AUGUST 2001
IV Pantoprazole (Protonix®)
Use Restricted to Approved Protocol
The Pharmacy and Therapeutics Committee has approved the addition of pantoprazole IV to the KUMC formulary with restrictions. A protocol has been developed to establish criteria for ordering, dosing, and use of pantoprazole IV (see form below). Use is restricted to the following types of patients: (1) Those with actively bleeding ulcers, ulcers with non-bleeding visible vessels, or clots that have underlying vessels (all must have been confirmed via endoscopy) and an inability to absorb oral medications. (2) Those with an active upper GI bleed and thrombocytopenia (platelets < 50,000/mm3) potentially related to treatment with an H2-antagonist and an inability to absorb oral medications. If the patient does not meet the specified criteria, either a Critical Care consult or a GI consult must be obtained prior to ordering pantoprazole IV. The recommended dose (per protocol) is an 80 mg bolus followed by a continuous infusion of 8 mg/hour for 72 hours1,2 (estimated cost for 72 hours is $330). Oral lansoprazole should be administered for the remainder of the treatment period (estimated cost per day is $0.25).
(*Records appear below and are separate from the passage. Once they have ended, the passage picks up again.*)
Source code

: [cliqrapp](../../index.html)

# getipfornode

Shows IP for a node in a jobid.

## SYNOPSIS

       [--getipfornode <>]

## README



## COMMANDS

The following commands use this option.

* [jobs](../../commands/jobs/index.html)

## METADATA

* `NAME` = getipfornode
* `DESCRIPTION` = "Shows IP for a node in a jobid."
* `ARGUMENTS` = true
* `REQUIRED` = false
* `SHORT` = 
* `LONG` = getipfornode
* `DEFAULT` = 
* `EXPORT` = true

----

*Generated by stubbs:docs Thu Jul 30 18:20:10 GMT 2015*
Pantoprazole IV is available as a freeze-dried powder. When reconstituted according to manufacturer guidelines, the final concentration is 0.4 mg/mL. The rate of administration must not exceed 3 mg/min (7 mL/min). The injection should be administered through a dedicated line, using the in-line filter provided. A filter must be used to remove any precipitates that may form when the reconstituted drug product is mixed with the IV solutions. If administration through a Y-site is desired, the filter must be positioned below the Y-site that is closest to the patient. The admixed solution may be stored at room temperature for up to 12 hours prior to intravenous infusion. It does not need to be protected from light.
No dosage adjustment is needed for patients with mild, moderate, or severe renal insufficiency, mild or moderate hepatic impairment, or in the elderly. Pantoprazole is not removed by hemodialysis. Pantoprazole kinetics have not been well studied in patients with severe hepatic impairment. Caution should be used when administering pantoprazole to these patients as dosage adjustment may be warranted.
Pantoprazole metabolism is independent of the route of administration (IV or oral), and is extensively metabolized by the cytochrome P450 system, mainly CYP2C19. Approximately 71% of the dose is renally eliminated with the rest being excreted in the feces. No significant drug interactions have been reported between pantoprazole and drugs metabolized by cytochrome P450 2C19, 3A4, 2D6, 2C9, and 1A2 (theophylline, diazepam, phenytoin, warfarin, metoprolol, nifedipine, carbamazepine, and oral contraceptives). Pantoprazole may interfere with absorption of drugs with require gastric acidity for absorption (ketoconazole, ampicillin, iron).